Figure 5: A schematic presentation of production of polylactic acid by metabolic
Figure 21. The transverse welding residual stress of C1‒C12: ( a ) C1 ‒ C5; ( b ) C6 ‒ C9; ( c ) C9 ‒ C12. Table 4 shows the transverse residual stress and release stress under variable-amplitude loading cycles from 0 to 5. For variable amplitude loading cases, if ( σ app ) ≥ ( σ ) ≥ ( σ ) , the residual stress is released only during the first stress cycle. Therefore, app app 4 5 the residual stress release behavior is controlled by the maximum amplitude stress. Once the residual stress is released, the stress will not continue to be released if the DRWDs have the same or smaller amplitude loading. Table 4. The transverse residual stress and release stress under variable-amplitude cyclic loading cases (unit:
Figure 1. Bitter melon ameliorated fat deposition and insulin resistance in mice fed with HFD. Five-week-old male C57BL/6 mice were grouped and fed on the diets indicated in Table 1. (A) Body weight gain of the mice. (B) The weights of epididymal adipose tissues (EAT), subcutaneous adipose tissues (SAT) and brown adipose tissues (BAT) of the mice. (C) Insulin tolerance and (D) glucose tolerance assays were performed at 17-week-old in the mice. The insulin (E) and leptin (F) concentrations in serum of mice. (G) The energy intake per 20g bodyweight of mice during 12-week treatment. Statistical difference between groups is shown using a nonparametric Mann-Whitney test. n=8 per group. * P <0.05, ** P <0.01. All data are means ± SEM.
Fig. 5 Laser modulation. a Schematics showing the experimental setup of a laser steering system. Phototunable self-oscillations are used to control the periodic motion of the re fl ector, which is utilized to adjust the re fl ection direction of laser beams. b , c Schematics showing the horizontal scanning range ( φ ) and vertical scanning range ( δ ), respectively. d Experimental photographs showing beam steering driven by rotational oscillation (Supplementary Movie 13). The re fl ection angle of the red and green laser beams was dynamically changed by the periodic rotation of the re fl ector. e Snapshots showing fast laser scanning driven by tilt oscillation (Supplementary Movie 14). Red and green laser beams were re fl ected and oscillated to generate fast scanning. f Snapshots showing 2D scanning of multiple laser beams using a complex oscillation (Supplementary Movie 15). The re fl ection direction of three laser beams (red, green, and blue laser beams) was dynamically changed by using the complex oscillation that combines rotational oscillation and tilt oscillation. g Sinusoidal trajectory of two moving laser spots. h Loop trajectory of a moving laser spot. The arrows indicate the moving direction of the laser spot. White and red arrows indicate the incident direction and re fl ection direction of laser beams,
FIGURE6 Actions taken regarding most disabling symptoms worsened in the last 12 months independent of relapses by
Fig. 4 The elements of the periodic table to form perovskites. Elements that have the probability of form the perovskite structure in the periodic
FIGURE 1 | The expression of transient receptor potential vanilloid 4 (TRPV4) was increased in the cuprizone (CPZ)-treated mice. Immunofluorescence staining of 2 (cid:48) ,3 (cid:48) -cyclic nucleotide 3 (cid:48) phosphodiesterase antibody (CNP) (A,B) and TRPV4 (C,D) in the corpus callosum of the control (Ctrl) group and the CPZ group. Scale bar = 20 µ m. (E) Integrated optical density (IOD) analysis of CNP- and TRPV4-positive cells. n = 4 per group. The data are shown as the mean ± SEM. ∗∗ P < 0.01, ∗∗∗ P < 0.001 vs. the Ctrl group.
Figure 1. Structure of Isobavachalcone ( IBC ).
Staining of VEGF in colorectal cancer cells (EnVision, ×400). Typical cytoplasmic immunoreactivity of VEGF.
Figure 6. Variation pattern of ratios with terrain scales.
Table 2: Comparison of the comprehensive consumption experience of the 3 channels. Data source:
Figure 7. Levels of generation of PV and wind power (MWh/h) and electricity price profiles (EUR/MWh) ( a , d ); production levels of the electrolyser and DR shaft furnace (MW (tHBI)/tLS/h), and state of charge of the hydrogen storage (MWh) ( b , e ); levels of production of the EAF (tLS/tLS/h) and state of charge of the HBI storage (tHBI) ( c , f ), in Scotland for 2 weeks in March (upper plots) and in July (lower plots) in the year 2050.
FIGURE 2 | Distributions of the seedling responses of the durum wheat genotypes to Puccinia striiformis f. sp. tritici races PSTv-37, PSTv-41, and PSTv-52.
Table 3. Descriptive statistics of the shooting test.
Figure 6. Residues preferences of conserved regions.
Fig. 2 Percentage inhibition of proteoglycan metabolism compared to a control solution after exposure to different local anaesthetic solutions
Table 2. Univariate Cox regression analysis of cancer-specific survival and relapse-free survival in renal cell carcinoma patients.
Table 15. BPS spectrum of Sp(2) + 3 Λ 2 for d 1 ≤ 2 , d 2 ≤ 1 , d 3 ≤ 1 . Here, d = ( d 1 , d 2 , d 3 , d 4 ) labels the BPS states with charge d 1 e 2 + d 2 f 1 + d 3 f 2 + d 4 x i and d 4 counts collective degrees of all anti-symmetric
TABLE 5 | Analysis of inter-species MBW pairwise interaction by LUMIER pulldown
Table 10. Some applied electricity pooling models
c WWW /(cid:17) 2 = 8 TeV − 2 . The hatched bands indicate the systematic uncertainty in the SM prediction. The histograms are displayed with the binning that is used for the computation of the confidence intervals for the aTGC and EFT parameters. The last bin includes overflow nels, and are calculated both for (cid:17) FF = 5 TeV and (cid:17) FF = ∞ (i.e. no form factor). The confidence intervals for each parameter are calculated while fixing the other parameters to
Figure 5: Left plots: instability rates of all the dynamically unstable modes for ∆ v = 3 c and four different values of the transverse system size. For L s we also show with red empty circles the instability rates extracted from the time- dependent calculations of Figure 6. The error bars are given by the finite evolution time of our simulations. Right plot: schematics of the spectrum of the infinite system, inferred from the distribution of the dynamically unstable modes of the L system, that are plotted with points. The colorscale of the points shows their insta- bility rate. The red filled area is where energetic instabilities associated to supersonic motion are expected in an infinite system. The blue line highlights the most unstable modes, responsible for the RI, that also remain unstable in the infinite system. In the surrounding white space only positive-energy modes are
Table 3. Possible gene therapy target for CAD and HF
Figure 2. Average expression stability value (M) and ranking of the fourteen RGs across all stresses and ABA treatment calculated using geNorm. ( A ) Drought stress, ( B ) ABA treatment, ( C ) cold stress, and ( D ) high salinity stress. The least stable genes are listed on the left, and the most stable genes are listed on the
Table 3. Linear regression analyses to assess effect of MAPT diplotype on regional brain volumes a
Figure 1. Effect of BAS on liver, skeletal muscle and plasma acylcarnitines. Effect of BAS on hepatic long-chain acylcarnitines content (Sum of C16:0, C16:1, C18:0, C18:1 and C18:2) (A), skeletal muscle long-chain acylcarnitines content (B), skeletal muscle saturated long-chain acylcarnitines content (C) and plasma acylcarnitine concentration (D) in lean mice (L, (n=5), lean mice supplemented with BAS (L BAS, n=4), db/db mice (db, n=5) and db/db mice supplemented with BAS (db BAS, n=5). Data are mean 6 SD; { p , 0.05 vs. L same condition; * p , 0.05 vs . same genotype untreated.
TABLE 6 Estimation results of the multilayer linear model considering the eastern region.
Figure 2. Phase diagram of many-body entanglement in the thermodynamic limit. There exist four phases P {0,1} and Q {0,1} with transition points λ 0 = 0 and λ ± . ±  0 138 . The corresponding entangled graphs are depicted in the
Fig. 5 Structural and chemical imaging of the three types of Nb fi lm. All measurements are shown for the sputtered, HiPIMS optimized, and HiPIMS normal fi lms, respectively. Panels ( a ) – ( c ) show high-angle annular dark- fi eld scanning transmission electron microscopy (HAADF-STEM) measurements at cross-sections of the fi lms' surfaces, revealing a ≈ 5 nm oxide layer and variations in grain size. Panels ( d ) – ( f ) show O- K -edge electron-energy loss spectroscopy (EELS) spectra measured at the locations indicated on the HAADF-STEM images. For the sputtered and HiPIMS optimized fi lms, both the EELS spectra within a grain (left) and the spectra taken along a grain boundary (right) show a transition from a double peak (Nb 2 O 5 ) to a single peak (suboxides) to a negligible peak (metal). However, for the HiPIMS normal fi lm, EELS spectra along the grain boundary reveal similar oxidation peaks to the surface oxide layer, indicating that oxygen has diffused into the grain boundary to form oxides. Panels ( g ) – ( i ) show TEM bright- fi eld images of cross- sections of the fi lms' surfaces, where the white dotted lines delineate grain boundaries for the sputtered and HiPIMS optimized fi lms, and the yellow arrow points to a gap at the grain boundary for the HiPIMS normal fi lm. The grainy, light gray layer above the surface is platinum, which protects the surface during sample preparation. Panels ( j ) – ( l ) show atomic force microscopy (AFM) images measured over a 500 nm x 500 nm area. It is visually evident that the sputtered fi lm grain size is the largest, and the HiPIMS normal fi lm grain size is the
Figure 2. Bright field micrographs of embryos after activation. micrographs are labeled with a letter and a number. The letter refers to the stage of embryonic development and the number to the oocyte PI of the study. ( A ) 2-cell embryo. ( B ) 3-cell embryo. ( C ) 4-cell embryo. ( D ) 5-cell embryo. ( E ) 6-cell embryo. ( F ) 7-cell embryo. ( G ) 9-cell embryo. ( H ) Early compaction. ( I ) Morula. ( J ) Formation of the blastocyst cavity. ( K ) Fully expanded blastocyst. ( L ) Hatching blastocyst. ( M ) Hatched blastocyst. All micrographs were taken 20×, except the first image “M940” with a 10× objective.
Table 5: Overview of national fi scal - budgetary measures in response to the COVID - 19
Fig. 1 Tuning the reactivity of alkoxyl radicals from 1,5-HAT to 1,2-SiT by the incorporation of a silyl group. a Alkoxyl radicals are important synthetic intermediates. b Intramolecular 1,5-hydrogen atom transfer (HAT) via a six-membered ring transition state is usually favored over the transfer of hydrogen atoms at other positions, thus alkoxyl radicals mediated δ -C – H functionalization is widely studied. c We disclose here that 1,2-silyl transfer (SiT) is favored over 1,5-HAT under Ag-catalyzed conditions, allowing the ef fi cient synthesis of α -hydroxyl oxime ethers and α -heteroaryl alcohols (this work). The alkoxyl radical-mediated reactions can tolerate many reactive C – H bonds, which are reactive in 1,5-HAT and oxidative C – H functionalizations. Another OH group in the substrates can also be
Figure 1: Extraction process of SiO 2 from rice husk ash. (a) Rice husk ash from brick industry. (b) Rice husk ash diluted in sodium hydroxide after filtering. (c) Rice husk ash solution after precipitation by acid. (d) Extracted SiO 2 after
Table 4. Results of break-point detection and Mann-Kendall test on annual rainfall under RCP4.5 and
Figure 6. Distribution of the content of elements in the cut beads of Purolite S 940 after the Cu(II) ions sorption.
::::::::
▶ _Work instruction_
Return a copy of each line of the material that holds the word "solution".

▶ _Output for this task_
Fig. 2 Percentage inhibition of proteoglycan metabolism compared to a control solution after exposure to different local anaesthetic solutions
Figure 1: Extraction process of SiO 2 from rice husk ash. (a) Rice husk ash from brick industry. (b) Rice husk ash diluted in sodium hydroxide after filtering. (c) Rice husk ash solution after precipitation by acid. (d) Extracted SiO 2 after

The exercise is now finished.